Hi everyone, Just wanna know how does the the unit vector become in that form: [itex]\vec{n}=\frac{2x\vec{i}+2y\vec{j}}{\sqrt{(2x)^{2}+(2y)^{2}}}=\frac{x \vec{i}+y \vec{j}}{4}[/itex]
As far as I know, the unit vector or the normal vector is the vector divided by its magnitude. But that's not what I need to know, what I need to know is the manipulation that occurred. [itex]\vec{n}=\frac{2x\vec{i}+2y\vec{j}}{\sqrt{(2x)^{2}+(2y)^{2}}}=\frac{2(x \vec{i}+y\vec{j})}{\sqrt{4(x^{2}+y^{2}})}=\frac{2(x \vec{i}+y\vec{j})}{2\sqrt{(x^{2}+y^{2}})}=\frac{x \vec{i}+y\vec{j}}{\sqrt{x^{2}+y^{2}}}[/itex] That's my best. :Z
But how did it end up like this form: [itex]\frac{x \vec{i}+y \vec{j}}{4}[/itex] And I've found something similar in Thomas Calculus: Is [itex]y^{2} + z^{2}[/itex] equal to 1 or something? much like [itex]sin^{2}\theta + cos^{2}\theta = 1 [/itex]

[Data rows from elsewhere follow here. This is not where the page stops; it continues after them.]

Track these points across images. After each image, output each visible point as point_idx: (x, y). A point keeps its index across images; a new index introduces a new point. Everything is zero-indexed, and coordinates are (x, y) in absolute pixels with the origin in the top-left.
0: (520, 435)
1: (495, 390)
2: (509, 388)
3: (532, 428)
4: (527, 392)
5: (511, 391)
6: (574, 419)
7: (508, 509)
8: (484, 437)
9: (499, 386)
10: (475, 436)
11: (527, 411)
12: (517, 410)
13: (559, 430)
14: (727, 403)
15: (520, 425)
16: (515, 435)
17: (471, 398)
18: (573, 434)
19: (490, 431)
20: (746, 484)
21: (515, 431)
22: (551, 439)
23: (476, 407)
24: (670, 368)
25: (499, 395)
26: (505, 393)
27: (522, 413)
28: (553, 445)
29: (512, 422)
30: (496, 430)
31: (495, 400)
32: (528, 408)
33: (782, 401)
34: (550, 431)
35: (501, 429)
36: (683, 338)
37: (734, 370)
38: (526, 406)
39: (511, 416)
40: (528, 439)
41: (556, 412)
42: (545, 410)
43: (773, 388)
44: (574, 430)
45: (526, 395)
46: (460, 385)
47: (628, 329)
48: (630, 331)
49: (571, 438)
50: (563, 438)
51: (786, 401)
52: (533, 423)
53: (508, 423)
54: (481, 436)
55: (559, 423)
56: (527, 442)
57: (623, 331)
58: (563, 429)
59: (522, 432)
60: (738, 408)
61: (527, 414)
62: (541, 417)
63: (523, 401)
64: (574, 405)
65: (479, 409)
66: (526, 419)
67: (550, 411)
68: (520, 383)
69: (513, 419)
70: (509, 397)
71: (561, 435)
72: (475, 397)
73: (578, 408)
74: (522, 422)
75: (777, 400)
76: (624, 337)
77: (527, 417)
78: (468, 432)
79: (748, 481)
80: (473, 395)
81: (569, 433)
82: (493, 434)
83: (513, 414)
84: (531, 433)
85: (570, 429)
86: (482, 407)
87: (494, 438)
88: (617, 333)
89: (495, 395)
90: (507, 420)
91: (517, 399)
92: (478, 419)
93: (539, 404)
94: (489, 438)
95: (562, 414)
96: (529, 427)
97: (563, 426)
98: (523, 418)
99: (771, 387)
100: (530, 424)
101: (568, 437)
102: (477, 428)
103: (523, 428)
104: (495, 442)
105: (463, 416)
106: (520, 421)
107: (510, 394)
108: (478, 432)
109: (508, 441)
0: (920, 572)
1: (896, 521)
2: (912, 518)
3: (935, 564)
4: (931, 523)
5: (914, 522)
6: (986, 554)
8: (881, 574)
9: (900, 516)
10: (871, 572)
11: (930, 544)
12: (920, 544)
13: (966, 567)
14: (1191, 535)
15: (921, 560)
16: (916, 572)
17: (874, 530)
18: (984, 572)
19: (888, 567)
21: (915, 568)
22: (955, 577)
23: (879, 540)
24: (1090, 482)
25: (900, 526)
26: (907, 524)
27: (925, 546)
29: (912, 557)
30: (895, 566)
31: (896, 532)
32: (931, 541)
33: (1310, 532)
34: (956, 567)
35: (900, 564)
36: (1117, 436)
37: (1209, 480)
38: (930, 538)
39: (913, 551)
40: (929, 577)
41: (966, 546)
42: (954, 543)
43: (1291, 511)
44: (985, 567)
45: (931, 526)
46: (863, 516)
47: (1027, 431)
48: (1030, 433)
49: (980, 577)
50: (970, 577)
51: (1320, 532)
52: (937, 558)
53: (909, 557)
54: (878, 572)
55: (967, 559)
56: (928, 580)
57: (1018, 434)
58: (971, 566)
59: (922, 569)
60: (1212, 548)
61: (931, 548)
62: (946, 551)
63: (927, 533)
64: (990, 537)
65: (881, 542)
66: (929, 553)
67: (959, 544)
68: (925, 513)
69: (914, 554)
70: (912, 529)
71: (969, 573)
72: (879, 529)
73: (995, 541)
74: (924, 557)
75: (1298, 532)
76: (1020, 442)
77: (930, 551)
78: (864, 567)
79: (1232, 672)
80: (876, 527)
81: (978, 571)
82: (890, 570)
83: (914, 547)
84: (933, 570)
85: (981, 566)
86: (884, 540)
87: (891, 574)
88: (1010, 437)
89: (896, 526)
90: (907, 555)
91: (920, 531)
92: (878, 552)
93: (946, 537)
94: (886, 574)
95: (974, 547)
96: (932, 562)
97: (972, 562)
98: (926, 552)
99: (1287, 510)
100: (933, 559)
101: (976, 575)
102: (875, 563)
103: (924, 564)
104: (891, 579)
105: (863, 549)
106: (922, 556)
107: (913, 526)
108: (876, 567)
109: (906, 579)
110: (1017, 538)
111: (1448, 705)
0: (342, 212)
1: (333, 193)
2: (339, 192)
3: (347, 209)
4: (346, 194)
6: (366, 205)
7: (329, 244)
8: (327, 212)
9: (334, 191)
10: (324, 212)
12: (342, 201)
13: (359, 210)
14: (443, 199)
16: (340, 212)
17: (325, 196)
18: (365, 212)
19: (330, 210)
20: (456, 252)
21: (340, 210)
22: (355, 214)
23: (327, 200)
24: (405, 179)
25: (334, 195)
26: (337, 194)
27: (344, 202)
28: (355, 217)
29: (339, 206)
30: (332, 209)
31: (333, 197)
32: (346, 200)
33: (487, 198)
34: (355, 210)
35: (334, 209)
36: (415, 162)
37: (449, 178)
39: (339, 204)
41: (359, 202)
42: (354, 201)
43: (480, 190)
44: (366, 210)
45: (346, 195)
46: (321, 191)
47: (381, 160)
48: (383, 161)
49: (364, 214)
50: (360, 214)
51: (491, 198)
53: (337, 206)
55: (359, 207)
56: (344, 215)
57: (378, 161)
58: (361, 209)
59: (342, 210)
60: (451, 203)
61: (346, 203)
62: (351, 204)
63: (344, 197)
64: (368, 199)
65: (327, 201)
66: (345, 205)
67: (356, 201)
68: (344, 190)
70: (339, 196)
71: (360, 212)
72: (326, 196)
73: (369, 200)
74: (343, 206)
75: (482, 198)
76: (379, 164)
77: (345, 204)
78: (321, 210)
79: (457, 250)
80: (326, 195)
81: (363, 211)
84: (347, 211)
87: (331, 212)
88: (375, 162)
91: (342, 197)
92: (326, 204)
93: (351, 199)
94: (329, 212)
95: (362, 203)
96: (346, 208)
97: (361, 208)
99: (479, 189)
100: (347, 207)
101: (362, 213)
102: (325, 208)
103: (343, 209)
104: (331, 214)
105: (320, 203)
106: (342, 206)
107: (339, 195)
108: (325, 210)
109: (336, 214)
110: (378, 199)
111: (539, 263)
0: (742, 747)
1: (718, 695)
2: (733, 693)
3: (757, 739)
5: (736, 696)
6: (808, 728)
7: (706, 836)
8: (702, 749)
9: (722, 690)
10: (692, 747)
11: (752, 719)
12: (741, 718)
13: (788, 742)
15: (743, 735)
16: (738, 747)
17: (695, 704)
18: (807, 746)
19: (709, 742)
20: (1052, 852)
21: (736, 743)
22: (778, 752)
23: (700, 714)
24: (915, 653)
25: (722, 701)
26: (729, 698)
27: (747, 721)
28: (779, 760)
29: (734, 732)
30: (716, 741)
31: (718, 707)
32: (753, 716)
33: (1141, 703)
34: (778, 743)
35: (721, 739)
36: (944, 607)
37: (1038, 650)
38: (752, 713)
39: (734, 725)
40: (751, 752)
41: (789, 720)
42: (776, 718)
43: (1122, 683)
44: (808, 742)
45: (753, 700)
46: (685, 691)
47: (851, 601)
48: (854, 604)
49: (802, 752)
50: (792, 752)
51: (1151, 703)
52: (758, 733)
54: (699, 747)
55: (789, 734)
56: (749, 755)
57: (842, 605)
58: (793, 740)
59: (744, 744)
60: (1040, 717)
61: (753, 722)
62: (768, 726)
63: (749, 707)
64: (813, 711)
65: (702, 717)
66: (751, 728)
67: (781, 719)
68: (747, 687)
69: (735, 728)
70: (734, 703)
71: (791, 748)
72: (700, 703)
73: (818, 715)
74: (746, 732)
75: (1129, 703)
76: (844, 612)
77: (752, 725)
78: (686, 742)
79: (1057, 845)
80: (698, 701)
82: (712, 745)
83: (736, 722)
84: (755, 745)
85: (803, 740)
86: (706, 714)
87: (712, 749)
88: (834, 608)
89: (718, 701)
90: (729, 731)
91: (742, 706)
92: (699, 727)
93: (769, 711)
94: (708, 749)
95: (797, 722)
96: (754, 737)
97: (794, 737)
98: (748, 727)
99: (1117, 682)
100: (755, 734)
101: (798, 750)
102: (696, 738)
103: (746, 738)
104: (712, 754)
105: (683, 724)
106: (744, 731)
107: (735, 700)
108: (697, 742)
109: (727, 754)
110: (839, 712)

Okay, but clearly that isn't where the gradient in the original post came from. So if you want to know what happened in post #3 (why x^{2} + y^{2} = 1) then you need to state the original problem.
Sorry, that's not the correct surface, but the surface is [itex]x^{2}+y^{2}=16[/itex]. But I think I've got the idea: [itex]\vec{n}=\frac{x\vec{i}+y \vec{j}}{\sqrt{x^{2}+y^{2}}}=\frac{x\vec{i}+y\vec{j}}{\sqrt{16}}=\frac{x\vec{i}+y\vec{j}}{4}[/itex] right?